Carroll began her comic career in webcomics, publishing fairy tales, romance, and dream journals in addition to horror stories. Her illustration work has appeared in Paste Magazine, Wolfen Jump online anthology, and Spera. Carroll also illustrated the graphic novel Baba Yaga’s Assistant, written by Marika McCoola and published last year.
In 2014, she published her first collected work, a book of short horror comics titled Through the Woods. Visually, the book is stunning. Carroll stretches the medium, using a combination of art, coloring, and lettering that builds the suspense of each story. The illustrations themselves are layered and rich, giving the book an otherworldly feel.
What makes the book truly special, though, isn’t just the visual element. The stories are creepy, yes, but can feel ambiguous. However, when these comics are read as a way to understand reaction to trauma and trauma itself, they become much more accessible. The horror of seeing something that cannot be there is grounded in the very real horror that comes with various types of loss.

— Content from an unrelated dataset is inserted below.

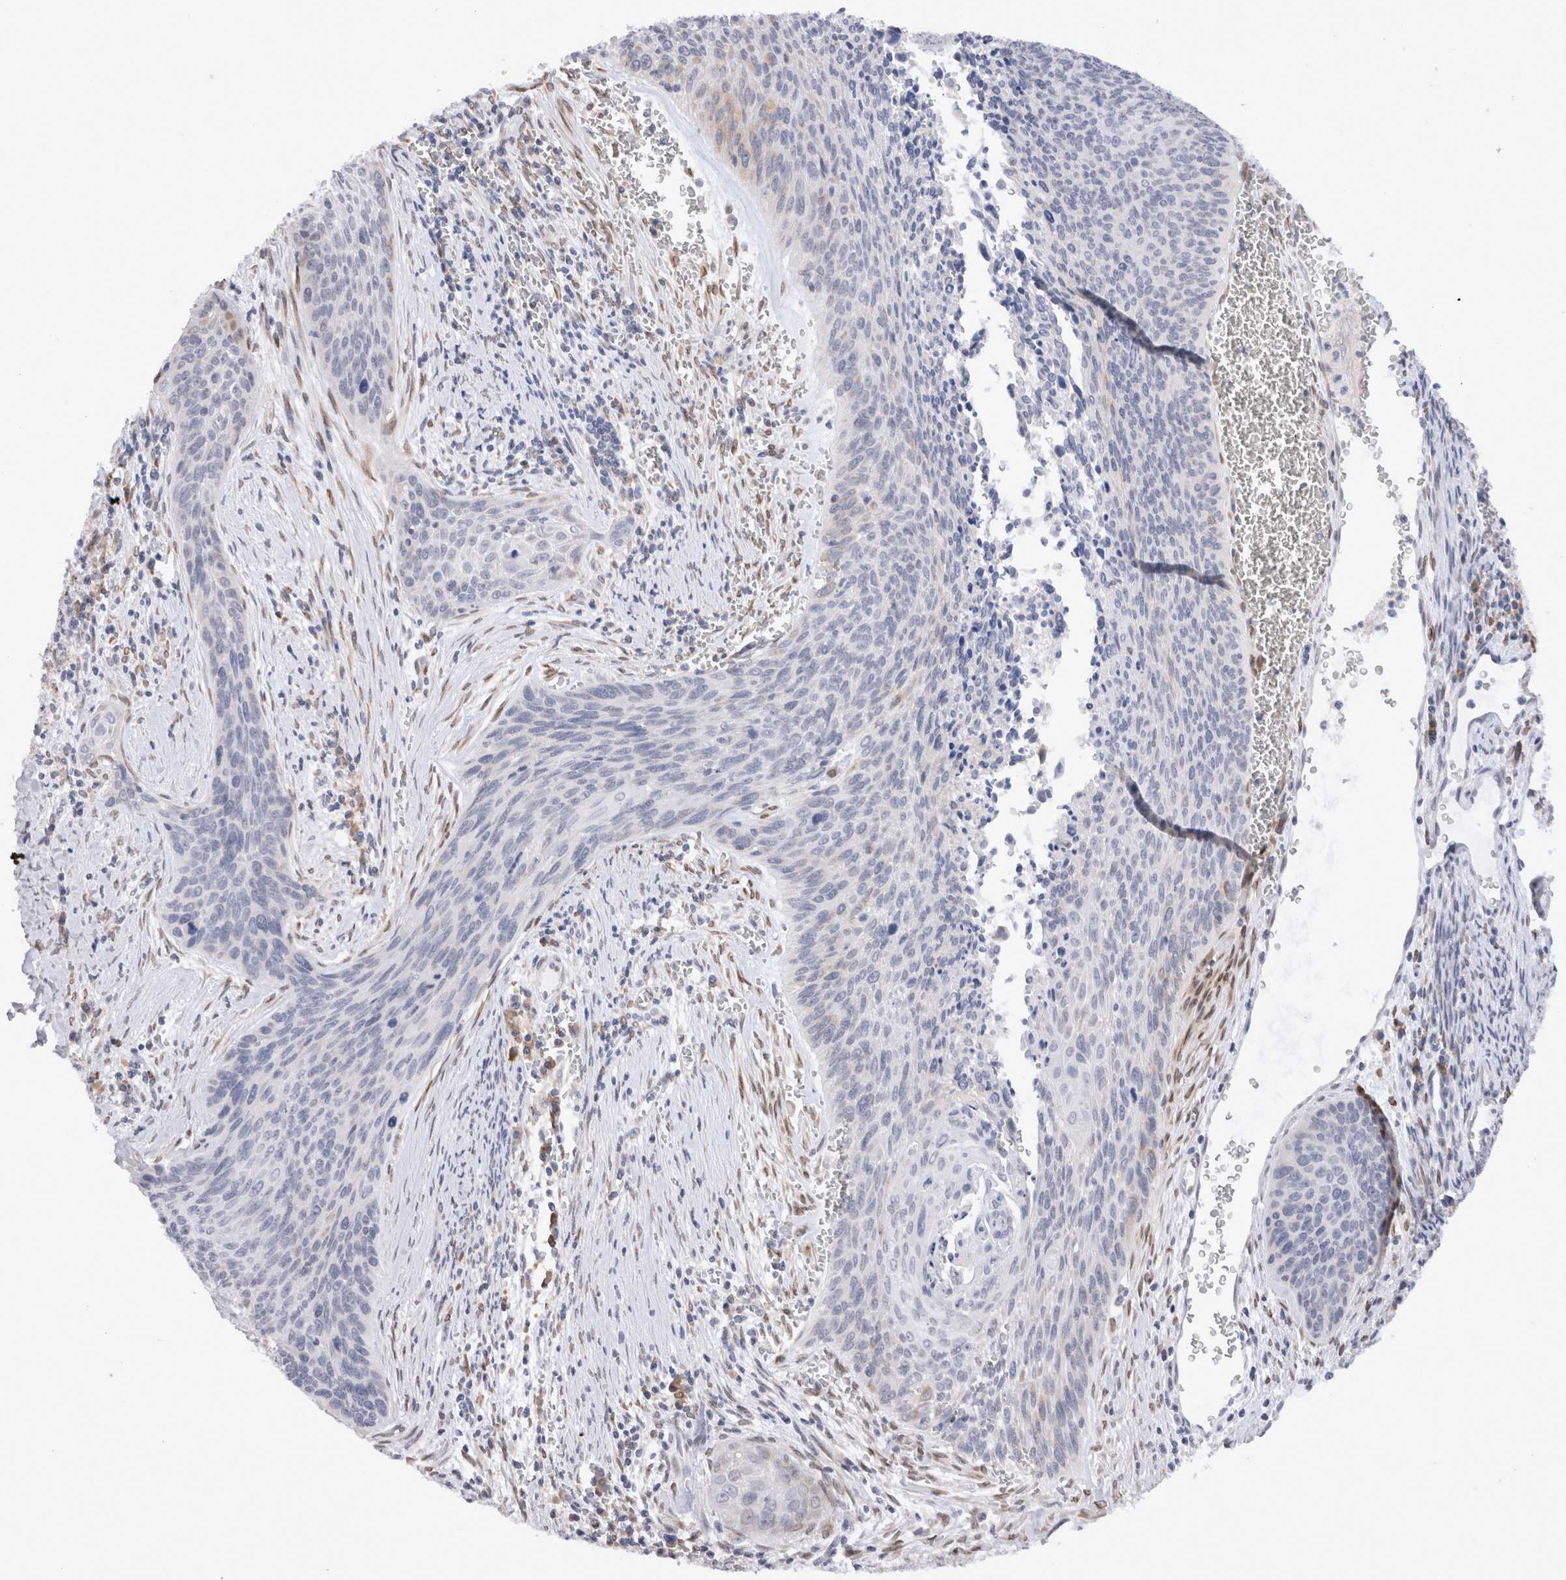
{"staining": {"intensity": "negative", "quantity": "none", "location": "none"}, "tissue": "cervical cancer", "cell_type": "Tumor cells", "image_type": "cancer", "snomed": [{"axis": "morphology", "description": "Squamous cell carcinoma, NOS"}, {"axis": "topography", "description": "Cervix"}], "caption": "This is an immunohistochemistry (IHC) image of cervical cancer (squamous cell carcinoma). There is no staining in tumor cells.", "gene": "VCPIP1", "patient": {"sex": "female", "age": 55}}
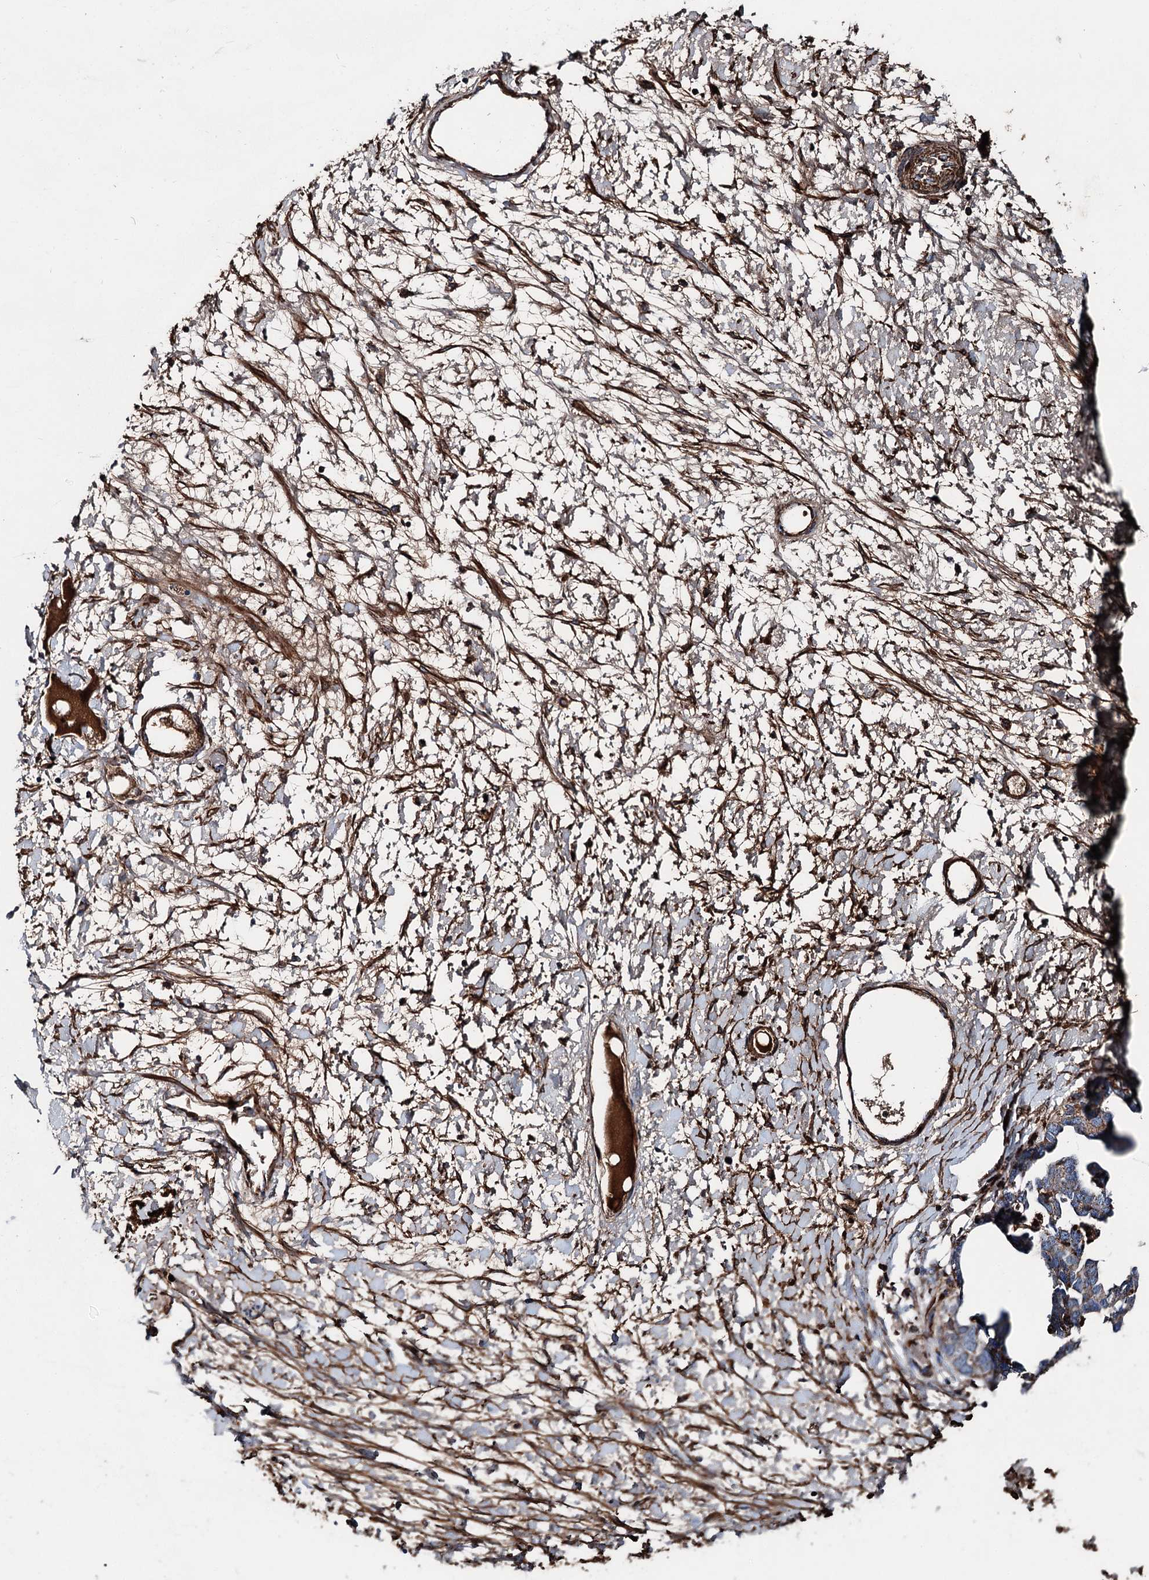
{"staining": {"intensity": "weak", "quantity": ">75%", "location": "cytoplasmic/membranous"}, "tissue": "ovarian cancer", "cell_type": "Tumor cells", "image_type": "cancer", "snomed": [{"axis": "morphology", "description": "Cystadenocarcinoma, serous, NOS"}, {"axis": "topography", "description": "Ovary"}], "caption": "Immunohistochemistry image of ovarian serous cystadenocarcinoma stained for a protein (brown), which shows low levels of weak cytoplasmic/membranous expression in about >75% of tumor cells.", "gene": "DDIAS", "patient": {"sex": "female", "age": 54}}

This theme is also exemplified especially well in Carroll’s webcomic, Margot’s Room. As with the print medium, Carroll pushes the boundaries of webcomic by forcing readers to interact with the comic in order to read it. Clicking on the comic (available on her site) takes the reader to a screen with a poem written over an empty bedroom with bloodstained floorboards and a broken window. In order to read the comic, readers must click on various objects in the room, all related to the poem at the top of the page.
The order in which the reader is supposed to click on the objects is given, but somewhat subtly. The end result of this is that it forces the reader to interact with the trauma that the main character has gone through. The fact that the order isn’t immediately clear points to the disorienting nature of a traumatic experience, and this produces a visceral sort of fear.
Carroll continues to push the boundaries of storytelling in any given medium, which makes her an exciting artist and storyteller to follow. These stories are valuable not only for their aesthetic appeal (which is not a small amount of appeal) but for forcing readers to consider the source of the horror in the story–what constitutes horror for the characters and why.